В ответ на это они оба рассмеялись и сказали, что это правда, и что плата действительно очень высокая.
— При английском правительстве, — сказал я, — он не будет получать такой большой зарплаты, а вы не будете так дорого платить за перевозку.
Они молча приняли это заключение. Затем Спааруотер сказал:
— Мы хотим, чтобы нас оставили в покое. Мы — свободные люди, а вы — нет.
— Что значит несвободные?
— Ну разве это правильно, чтобы грязный кафр гулял по тротуару, к тому же без паспорта? А ведь это именно то, что вы делаете в ваших британских колониях. Братство! Равенство! Свобода! Тьфу! Ничуточки. Мы знаем, как обращаться с кафрами.
Я затронул очень деликатный вопрос. Мы начали с политических вопросов, а закончили социальными. В чем же истинный и изначальный корень неприязни голландцев к британскому правлению? Это не Слагтерз Нек, не Броомплац, не Маджуба, не Джеймсон [372] Рейд. Это неизменный страх и ненависть к тому движению, которое пытается поднять туземца на один уровень с белым человеком. Британское правительство ассоциируется в сознании бурского фермера с неистовой социальной революцией. Черный будет уравнен в правах с белым. Слугу восстановят против хозяина, кафр будет провозглашен братом европейца, они будут равны перед законом, черному дадут политические права.
Этот бурский фермер был весьма типичным примером и представлял в моем понимании все то лучшее и благородное, что было в характере африканских голландцев. Вид этого гражданина и солдата, который пусть неохотно, но сознательно оторвался от тихой жизни на своей ферме, чтобы храбро сражаться, защищая ту землю, на которой он жил, которую его предки добыли тяжким трудом и страданием, чтобы сохранить независимость, которой он гордился, против регулярной армии своих врагов — конечно, все это должно было вызвать у любого идеалиста самые горячие симпатии. И вдруг резкая перемена, резкая нота в дуэте согласия:
— «Мы знаем, как обращаться с кафрами в этой стране. Представьте себе, позволить этой черной грязи разгуливать по тротуарам!»

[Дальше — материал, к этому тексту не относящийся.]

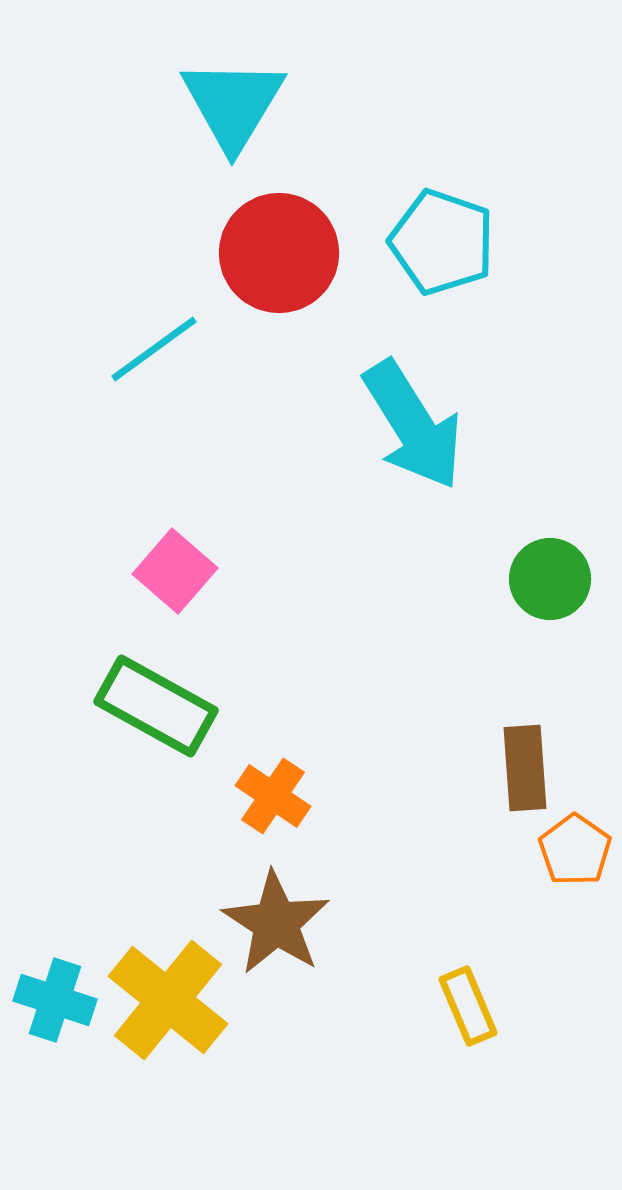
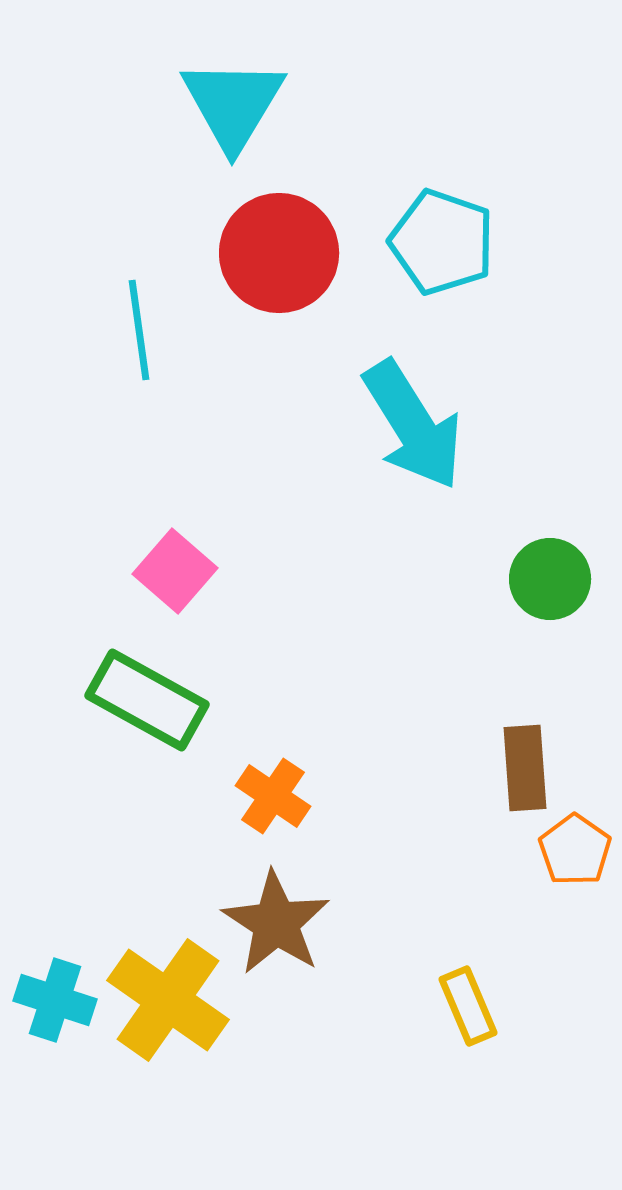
cyan line: moved 15 px left, 19 px up; rotated 62 degrees counterclockwise
green rectangle: moved 9 px left, 6 px up
yellow cross: rotated 4 degrees counterclockwise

И после этого — никакого согласия, пропасть с каждым мгновением увеличивается:
— «Обучать кафра! Ах, вы все об этом, англичане. Мы учим их палкой. Обращайтесь с ними гуманно и справедливо — мне это нравится. Их поместил сюда Господь Всемогущий, чтобы они работали на нас. Мы не потерпим от них никаких глупостей. Пусть знают свое место. Что вы думаете? Будете настаивать, чтобы с ними хорошо обращались? Этим-то мы и собираемся заняться. Раньше, чем закончится эта война, мы сами решим, будете ли вы, англичане, вмешиваться в наши дела».
К полудню поезд еще не добрался до Дунди. Когда исчез из виду Талана Хилл, мы стали высматривать Маджубу и увидели ее незадолго до наступления ночи — высокую гору, с которой связаны воспоминания такие же мрачные и грустные, как ее вид. Бурские охранники показали нам, где они установили свои большие пушки, чтобы защитить Лаинг Нек и заметили, что теперь перевал стал неприступным.
Мы приближались к границе. Я принялся воображать, как покину поезд, пока он будет проходить Вольксрустский тоннель, выбравшись из окна. Впрочем, Спааруотер тоже подумал о такой [373] возможности и потому закрыл оба окна. Когда мы въезжали в тоннель, он открыл затвор своего маузера и показал, что тот полностью заряжен. Благоразумие опять заставляло набраться терпения. Было уже темно, когда поезд подошел к Вольксрусту, и мы осознали, что находимся на вражеской территории. Платформа была заполнена толпой вооруженных буров. Оказалось, что были сформированы две новые части командос, поезда должны были везти их на фронт. Вскоре к окнам прилипли бородатые лица мужчин, которые беспристрастно смотрели на нас, а затем обменивались замечаниями по поводу нашего вида.
Перед тем, как поезд покинул Вольксруст, сменилась наша охрана. Честные бюргеры, которые нас захватили, должны были возвращаться на фронт, и нас передали полиции. Начальник конвоя, приятный пожилой джентльмен (я не знаю его официального звания), подошел и объяснил через Спааруотера, что это он положил на дороге камень, который привел к катастрофе. Он надеялся, что мы не держим на него зла. Мы ответили: ни в коем случае. И добавили, что будем рады когда-нибудь сделать для него что-нибудь в этом же роде.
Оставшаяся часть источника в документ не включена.